Les agents pathogènes fongiques mutent dangereusement à mesure que le monde se réchauffe
Comme dans un scénario post-apocalyptique cauchemardesque, la hausse des températures provoque des mutations chez les champignons qui les rendent non seulement hyperinfectieux mais également résistants aux médicaments.
C’est une situation extrêmement préoccupante à l’heure où notre planète se réchauffe, préviennent Jingjing Huang, chercheur à l’Université médicale de Nanjing, et ses collègues.
« On pense que le danger et l’importance des nouveaux agents pathogènes fongiques sont sérieusement sous-estimés », écrivent -ils dans leur nouvel article.

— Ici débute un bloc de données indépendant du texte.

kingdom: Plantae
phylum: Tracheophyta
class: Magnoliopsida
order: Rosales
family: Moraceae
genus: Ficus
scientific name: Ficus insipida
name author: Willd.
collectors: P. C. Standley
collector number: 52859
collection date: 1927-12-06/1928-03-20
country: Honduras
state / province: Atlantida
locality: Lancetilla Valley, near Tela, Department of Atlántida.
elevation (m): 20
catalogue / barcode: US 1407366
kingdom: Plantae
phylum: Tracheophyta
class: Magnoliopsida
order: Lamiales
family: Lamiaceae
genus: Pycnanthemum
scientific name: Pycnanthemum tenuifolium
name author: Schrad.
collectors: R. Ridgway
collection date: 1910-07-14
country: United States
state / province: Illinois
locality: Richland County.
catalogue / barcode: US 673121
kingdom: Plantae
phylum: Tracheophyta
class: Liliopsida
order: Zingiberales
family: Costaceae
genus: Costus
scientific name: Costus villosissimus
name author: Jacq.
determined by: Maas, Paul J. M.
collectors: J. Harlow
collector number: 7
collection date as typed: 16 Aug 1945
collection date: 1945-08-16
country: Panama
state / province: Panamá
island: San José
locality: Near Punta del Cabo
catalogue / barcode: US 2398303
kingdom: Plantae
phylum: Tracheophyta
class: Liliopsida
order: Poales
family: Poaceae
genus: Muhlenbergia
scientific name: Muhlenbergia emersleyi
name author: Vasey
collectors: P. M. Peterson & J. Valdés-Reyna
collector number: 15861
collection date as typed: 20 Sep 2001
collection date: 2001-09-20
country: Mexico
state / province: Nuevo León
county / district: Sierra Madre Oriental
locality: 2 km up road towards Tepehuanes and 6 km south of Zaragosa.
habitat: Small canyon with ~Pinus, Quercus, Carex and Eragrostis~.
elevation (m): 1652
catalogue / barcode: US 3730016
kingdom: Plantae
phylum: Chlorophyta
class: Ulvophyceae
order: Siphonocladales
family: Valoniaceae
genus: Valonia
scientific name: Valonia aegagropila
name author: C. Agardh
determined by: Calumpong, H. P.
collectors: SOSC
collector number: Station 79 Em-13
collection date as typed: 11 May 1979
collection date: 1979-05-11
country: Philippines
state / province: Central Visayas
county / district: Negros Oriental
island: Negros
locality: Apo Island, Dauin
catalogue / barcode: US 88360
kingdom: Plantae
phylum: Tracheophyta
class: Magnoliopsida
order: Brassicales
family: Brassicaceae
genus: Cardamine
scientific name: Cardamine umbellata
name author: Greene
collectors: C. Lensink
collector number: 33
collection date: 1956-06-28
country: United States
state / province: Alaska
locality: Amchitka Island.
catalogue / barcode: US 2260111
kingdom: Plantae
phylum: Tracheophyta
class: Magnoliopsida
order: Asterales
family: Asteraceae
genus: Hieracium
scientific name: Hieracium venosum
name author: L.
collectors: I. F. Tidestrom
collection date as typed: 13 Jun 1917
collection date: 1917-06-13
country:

« La mutagenèse dépendante de la température peut permettre le développement d’une résistance aux médicaments et d’une hypervirulence chez les champignons, et soutenir l’idée que le réchauffement climatique peut favoriser l’évolution de nouveaux agents pathogènes fongiques. »
Les infections fongiques provoquent déjà environ 3,75 millions de décès par an, bien que la plupart des espèces préfèrent des températures beaucoup plus basses que celles trouvées dans notre corps.
Mais des recherches antérieures suggèrent que forcer les champignons à s’adapter à des environnements plus chauds peut complètement modifier leur physiologie .
Les scientifiques ont récemment identifié le premier champignon connu susceptible d’être apparu comme pathogène en raison du changement climatique : Candida auris . À mesure que d’autres champignons deviennent plus tolérants à la chaleur, comme on pense que C. auris l’a fait, de plus en plus d’espèces trouveront dans le corps des mammifères un abri protecteur tentant dans lequel elles pourront s’épanouir.
En parcourant les dossiers d’infections fongiques de 96 hôpitaux en Chine entre 2009 et 2019, Huang et son équipe ont identifié un groupe de champignons qui n’avaient jamais été observés auparavant chez l’homme. Rhodosporidiobolus est apparu indépendamment dans deux cas sans rapport.
La souche NJ103 a été isolée chez un homme immunodéprimé de 61 ans, décédé d’une défaillance multiviscérale malgré des traitements antifongiques au fluconazole et à la caspofungine. La souche TZ579 a été isolée chez un homme de 85 ans décédé d’une insuffisance respiratoire après un traitement au fluconazole.
En incluant ces deux souches et d’autres provenant de sources environnementales, les chercheurs ont isolé huit espèces différentes de Rhodosporidiobolus et les ont exposées à la température moyenne du corps humain de 37 °C (98,6 °F) en laboratoire. Les espèces R. fluvialis et R. nylandii ont toutes deux bien toléré la chaleur – chez R. fluvialis , l’environnement chaud a même déclenché le passage d’une forme de levure unicellulaire à une phase pseudohyphale coloniale plus agressive.

Souches de Rhodosporidiobolus cultivées à 37 °C pendant 2 jours, formant des colonies. (Huang et al., Nature Microbiologie, 2024)
Les deux espèces ont prospéré de la même manière lorsqu’elles ont été injectées à des souris.
Sous sa forme pseudohyphale, R. fluvialis non seulement prospérait dans des conditions plus chaudes, mais était plus résistant aux cellules macrophages immunitaires, tuant davantage d’entre elles plutôt que d’être tuées par elles. R. fluvialis et R. nylandii sont également résistants à trois des médicaments antifongiques les plus couramment utilisés : le fluconazole, la caspofungine et l’amphotéricine B.
« R. fluvialis est sensible à la 5-fluorocytosine. Cependant, nous avons constaté que R. fluvialis était capable de générer rapidement des mutants résistants à la 5-fluorocytosine », expliquent les chercheurs. « La vitesse à laquelle R. fluvialis est devenue totalement résistante est remarquable. »
Huang et ses collègues ont découvert une substance à laquelle le Rhodosporidiobolus ne semblait pas s’adapter aussi facilement : la polymyxine B , un bactéricide approuvé par la FDA. Malheureusement, ce médicament est toxique pour les neurones et les cellules rénales.
À mesure que les températures mondiales se réchauffent, ces changements morphologiques pourraient augmenter notre risque de rencontrer des champignons dangereux à l’avenir. Davantage d’options de fongicides sont nécessaires de toute urgence.
Cette recherche a été publiée dans Nature Microbiology.